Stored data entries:
---
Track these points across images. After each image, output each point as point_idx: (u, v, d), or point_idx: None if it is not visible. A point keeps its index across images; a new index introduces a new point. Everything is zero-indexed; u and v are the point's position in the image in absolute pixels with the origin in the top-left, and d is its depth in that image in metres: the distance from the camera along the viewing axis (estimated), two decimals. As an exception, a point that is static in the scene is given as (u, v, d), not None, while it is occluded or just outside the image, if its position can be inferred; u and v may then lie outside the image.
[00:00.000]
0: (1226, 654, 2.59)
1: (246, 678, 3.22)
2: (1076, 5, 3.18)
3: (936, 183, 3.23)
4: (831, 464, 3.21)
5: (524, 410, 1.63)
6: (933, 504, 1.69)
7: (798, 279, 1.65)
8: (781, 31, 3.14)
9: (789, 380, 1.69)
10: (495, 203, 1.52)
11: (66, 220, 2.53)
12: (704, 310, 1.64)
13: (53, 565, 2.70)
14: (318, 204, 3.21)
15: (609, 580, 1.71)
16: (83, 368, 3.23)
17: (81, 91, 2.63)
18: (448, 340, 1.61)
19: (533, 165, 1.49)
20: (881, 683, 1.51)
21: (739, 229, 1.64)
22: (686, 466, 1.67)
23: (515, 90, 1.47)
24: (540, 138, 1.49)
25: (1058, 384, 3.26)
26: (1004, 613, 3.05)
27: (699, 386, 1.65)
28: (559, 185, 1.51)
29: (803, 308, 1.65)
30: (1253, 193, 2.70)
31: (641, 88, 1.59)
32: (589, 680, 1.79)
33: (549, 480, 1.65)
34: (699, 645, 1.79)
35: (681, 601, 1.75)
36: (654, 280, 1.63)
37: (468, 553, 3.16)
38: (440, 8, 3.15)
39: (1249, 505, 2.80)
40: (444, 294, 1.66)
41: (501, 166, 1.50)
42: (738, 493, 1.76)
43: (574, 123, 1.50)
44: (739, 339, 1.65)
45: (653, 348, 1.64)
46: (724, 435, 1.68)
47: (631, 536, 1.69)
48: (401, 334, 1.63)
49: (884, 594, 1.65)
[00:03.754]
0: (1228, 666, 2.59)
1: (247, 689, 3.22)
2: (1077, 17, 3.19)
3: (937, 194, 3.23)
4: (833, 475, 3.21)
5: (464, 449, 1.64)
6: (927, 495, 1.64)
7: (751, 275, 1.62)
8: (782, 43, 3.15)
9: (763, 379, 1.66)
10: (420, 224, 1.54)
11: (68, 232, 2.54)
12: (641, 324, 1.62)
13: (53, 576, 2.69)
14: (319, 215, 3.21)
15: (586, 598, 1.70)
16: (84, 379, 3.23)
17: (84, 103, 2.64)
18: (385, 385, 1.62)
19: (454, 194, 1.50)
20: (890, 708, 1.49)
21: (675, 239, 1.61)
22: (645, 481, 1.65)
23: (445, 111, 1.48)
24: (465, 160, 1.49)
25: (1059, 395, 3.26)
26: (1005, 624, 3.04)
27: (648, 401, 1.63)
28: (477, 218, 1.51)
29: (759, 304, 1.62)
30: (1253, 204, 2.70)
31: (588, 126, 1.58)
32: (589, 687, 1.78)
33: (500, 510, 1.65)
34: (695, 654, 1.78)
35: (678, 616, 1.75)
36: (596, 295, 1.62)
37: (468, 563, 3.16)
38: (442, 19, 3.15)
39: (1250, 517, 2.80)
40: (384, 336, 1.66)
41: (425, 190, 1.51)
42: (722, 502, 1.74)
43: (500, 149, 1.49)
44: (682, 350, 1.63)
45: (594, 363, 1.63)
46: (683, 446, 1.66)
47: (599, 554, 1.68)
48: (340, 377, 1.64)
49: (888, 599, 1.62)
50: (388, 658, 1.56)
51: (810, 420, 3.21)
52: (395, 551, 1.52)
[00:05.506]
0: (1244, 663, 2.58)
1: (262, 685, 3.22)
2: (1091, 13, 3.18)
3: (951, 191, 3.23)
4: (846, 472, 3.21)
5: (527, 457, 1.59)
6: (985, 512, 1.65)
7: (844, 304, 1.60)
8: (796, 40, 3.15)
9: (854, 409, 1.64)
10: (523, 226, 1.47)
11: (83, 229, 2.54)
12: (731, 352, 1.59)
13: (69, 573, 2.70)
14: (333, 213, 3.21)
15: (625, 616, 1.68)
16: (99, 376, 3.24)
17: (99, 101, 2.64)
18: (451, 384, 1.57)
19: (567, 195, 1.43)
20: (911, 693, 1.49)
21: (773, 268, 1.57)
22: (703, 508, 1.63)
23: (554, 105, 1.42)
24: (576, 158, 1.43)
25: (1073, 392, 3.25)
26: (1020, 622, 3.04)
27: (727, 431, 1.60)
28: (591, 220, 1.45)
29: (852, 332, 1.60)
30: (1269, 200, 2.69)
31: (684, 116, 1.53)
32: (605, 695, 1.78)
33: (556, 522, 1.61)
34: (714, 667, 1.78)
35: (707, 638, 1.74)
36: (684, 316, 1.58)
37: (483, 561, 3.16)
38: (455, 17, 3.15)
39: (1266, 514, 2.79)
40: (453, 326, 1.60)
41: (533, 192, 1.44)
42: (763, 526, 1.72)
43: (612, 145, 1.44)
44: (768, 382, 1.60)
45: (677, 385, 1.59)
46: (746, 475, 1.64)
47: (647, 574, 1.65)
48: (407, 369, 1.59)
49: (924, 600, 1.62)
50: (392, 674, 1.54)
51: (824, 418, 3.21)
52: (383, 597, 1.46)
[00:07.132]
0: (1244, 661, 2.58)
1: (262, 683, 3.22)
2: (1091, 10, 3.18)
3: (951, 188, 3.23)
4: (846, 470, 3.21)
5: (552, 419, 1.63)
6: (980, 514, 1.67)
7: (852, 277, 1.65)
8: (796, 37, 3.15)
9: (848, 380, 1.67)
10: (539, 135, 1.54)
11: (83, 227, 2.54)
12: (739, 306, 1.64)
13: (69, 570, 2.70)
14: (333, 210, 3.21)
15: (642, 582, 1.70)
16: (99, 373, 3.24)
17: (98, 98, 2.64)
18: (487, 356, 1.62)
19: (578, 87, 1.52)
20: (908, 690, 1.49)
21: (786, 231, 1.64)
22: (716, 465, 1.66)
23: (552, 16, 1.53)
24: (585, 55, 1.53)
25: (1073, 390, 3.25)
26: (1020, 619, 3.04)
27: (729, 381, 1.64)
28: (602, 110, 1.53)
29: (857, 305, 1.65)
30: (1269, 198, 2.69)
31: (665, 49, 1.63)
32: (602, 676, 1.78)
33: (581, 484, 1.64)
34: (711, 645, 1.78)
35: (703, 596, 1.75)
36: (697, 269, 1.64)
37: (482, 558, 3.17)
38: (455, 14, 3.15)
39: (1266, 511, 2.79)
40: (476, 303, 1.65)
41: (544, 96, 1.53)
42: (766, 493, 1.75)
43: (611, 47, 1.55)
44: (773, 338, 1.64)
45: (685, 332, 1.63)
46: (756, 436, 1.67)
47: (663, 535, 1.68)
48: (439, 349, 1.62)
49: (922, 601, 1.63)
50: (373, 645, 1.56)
---
• [What you will do] Of the lines above, retype only those from the line containing "9: (789, 380, 1.69)" through the line containing "24: (540, 138, 1.49)", including both, exactly.

• [Answer section]
9: (789, 380, 1.69)
10: (495, 203, 1.52)
11: (66, 220, 2.53)
12: (704, 310, 1.64)
13: (53, 565, 2.70)
14: (318, 204, 3.21)
15: (609, 580, 1.71)
16: (83, 368, 3.23)
17: (81, 91, 2.63)
18: (448, 340, 1.61)
19: (533, 165, 1.49)
20: (881, 683, 1.51)
21: (739, 229, 1.64)
22: (686, 466, 1.67)
23: (515, 90, 1.47)
24: (540, 138, 1.49)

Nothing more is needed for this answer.